"Tunnel routes." Vega pointed farther down the corridor. "I’ve scouted some of the lower passages. They're slower, but they're hidden. Less chance of running into warriors who can snap us like twigs."
"How much slower?" Lexa asked.
"Maybe double the time of a direct route. But we'd actually make it alive, so there's that."
I considered it.
The logic was sound.
Take the safe path, avoid confrontation, reach the Temple through routes the Drakarn wouldn't expect or bother watching. We might not win, but we'd survive. We'd complete the trial. We'd prove we could finish what we started.
But that wasn't why I was here.
"No," I said.
Vega's head snapped toward me. "No?"
"If we take the tunnels, we're just confirming what everyone already thinks. That humans can't compete directly. That we're too weak to handle the real challenge." I met her gaze. "I didn't enter this thing to hide in the shadows. I need to beseendoing this."
"You entered this thing to prove a point," Vega countered. "Dead people don't prove points. They just prove they were stupid."
"She's not wrong," Lexa said.
"I know she's not wrong." I pushed away from the wall, rolling my shoulders to loosen the tension building there. "But think about it. If we skulk through hidden passages and somehow manage to reach the blood-flame, what does that prove? That we're good at sneaking? Everyone already knows that. They've been calling us weak and fragile for months. Taking the coward's route just confirms it."
"The smart route," Vega corrected. "There's a difference between cowardice and tactics."
"Not in this."
Silence fell between us. Somewhere in the distance, metal rang against metal. A roar of pain or fury echoed off stone walls. The competition was already getting violent.
Lexa broke the quiet. "So what's the alternative? We run straight down the main street and hope nobody notices?"

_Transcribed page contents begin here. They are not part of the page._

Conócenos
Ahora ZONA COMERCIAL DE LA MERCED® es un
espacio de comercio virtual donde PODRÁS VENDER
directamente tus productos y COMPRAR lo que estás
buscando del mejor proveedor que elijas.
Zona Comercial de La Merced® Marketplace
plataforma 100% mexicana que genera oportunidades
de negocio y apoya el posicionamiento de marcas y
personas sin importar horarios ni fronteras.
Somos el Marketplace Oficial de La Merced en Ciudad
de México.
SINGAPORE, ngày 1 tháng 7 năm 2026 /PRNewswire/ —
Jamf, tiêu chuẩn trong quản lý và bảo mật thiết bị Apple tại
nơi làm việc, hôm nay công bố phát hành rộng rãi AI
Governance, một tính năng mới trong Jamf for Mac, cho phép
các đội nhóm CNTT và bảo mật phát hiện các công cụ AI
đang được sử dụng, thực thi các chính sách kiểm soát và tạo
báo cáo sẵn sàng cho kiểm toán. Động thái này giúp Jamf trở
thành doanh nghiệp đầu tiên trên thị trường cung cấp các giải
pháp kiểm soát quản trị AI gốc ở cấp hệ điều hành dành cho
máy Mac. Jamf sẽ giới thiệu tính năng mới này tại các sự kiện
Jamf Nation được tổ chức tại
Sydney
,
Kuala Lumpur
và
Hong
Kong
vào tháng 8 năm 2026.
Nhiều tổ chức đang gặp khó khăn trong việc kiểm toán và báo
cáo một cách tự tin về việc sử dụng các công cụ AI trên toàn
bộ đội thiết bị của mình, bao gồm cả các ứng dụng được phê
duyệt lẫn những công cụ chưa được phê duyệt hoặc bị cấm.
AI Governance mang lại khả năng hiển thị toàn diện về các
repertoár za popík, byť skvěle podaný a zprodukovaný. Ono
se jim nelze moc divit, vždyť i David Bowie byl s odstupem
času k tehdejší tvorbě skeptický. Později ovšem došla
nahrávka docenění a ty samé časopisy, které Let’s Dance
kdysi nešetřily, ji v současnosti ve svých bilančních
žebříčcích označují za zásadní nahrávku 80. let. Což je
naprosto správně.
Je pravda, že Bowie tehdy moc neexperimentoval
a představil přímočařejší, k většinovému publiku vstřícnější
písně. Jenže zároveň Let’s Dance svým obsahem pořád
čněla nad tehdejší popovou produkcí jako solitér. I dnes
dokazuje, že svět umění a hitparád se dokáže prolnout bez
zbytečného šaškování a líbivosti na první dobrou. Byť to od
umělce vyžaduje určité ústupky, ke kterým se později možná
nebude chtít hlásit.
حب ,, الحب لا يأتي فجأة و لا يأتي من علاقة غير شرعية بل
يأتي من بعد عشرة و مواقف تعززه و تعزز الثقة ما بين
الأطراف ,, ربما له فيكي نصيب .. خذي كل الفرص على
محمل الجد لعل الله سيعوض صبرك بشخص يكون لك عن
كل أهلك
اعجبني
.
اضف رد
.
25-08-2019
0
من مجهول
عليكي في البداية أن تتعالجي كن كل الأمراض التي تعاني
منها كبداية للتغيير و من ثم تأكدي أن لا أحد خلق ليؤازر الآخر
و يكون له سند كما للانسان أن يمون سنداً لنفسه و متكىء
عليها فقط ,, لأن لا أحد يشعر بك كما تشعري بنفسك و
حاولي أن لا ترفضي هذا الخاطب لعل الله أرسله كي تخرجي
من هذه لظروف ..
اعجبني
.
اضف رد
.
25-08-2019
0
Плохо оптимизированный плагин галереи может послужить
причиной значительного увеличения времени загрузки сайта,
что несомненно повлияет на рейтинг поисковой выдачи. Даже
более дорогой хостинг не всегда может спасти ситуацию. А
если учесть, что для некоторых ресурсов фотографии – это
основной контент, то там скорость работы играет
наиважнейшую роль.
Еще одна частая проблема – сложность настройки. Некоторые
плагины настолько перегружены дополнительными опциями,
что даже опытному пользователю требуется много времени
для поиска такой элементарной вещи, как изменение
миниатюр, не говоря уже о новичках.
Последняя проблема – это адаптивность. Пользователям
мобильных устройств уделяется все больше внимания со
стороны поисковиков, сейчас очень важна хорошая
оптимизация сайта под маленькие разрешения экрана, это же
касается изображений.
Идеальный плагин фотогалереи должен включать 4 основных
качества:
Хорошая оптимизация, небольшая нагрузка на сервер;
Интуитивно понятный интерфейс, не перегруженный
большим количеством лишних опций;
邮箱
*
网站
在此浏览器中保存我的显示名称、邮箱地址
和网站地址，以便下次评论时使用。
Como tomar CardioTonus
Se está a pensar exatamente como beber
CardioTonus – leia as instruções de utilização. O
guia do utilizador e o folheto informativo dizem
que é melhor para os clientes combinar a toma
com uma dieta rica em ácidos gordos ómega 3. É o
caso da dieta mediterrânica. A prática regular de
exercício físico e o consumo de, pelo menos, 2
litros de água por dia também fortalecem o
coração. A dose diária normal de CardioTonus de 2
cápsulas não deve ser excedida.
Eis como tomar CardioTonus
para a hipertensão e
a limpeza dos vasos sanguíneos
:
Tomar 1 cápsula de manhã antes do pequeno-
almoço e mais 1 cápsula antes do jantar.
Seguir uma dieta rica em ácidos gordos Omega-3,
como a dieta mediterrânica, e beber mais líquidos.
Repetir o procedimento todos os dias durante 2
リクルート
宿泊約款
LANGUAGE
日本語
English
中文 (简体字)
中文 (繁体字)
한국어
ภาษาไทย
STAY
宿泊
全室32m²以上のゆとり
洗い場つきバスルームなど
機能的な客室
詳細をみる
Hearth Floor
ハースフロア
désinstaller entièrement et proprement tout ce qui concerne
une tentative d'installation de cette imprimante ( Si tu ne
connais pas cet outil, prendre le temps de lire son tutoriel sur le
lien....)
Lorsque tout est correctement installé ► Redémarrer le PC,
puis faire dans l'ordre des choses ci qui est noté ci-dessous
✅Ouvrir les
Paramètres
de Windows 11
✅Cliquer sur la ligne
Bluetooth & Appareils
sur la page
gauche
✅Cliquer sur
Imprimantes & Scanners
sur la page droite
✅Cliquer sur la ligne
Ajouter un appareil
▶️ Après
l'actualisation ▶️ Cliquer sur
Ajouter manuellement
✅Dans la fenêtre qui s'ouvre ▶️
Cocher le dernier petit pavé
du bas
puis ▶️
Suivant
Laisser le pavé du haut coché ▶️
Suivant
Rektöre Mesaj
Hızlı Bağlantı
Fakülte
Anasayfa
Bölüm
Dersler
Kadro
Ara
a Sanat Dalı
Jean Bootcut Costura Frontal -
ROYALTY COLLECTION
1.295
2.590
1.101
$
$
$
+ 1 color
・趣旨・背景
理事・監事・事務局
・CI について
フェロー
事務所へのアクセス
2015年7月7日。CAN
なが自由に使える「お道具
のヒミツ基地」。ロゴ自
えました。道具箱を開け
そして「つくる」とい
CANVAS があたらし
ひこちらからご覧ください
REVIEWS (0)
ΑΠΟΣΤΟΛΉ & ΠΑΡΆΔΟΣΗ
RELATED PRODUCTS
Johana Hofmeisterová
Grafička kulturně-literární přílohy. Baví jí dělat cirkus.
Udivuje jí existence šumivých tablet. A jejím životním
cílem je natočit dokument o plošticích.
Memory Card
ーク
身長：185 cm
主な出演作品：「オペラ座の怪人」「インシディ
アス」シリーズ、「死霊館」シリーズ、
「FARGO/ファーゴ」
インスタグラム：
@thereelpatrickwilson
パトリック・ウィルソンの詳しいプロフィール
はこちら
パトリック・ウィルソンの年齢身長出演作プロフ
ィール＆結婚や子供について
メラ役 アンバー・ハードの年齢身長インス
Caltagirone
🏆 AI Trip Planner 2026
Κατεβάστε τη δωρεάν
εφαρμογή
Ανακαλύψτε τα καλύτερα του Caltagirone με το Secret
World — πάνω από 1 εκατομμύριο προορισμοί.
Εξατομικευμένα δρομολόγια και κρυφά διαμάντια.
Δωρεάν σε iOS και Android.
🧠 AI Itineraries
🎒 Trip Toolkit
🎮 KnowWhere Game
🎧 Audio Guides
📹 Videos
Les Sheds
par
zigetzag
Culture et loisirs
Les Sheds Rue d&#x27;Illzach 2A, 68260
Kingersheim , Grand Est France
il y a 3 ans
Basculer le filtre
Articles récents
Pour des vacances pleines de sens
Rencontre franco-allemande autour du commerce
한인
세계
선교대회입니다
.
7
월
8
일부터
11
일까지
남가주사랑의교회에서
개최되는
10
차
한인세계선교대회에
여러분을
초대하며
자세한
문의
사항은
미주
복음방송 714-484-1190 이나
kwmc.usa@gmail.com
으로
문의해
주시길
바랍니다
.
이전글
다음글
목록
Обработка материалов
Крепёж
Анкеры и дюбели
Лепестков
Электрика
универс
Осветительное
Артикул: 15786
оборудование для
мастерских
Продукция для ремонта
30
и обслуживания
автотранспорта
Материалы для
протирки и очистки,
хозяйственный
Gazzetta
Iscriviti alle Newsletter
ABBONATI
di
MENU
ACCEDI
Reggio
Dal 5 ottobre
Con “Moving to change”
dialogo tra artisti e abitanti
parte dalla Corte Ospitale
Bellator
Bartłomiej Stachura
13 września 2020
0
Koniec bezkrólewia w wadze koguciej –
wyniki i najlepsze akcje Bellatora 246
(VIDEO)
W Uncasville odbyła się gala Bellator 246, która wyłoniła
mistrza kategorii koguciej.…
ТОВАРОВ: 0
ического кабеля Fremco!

"We be visible," I said, "but strategic. Not suicidal. We use the main routes enough that people see us. See us holding our own. But we're smart about when to engage and when to avoid." I looked at Vega. "You're the tactical genius. Tell me there's a way to make that work."
She stared at me for a long moment. Then she sighed, the sound carrying more resignation than agreement. "There might be. Emphasis on might."
"I'll take it."
"You're going to get us killed."
"People don’t usually die in the Skalanth."
"That's not as comforting as you think it is," Lexa muttered.
Vega pulled out a small piece of charcoal she'd tucked into her belt and started sketching on the stone wall. A rough map took shape. Lines for corridors. Circles for major intersections. X marks for what I assumed were danger zones.
"Main routes are here, here, and here." She tapped three lines that converged toward the Temple district. "Most warriors will take the upper paths. Faster if you can fly. Senior warriors will be positioned at chokepoints." She marked several spots with heavy X's. "We avoid those. Stick to secondary routes that are still visible from the main thoroughfares. We'll be seen, but we won't be trapped."
"What about the Temple entrance?" I asked.
"That's where it gets messy." Vega's charcoal hovered over the map. "The Temple will be heavily guarded. No way around that. We'll have to either fight through or find another way in."
"We'll figure it out when we get there," I said. "First, we need to actually reach the Temple."
Vega nodded and wiped away her map with one sleeve. "Stay close. Move fast. Don't engage unless we have to."
We moved back toward the main corridor, staying tight to the wall. The flow of warriors had thinned slightly as competitors spread throughout the city, but enough remained that stepping into the open felt like diving into rapids.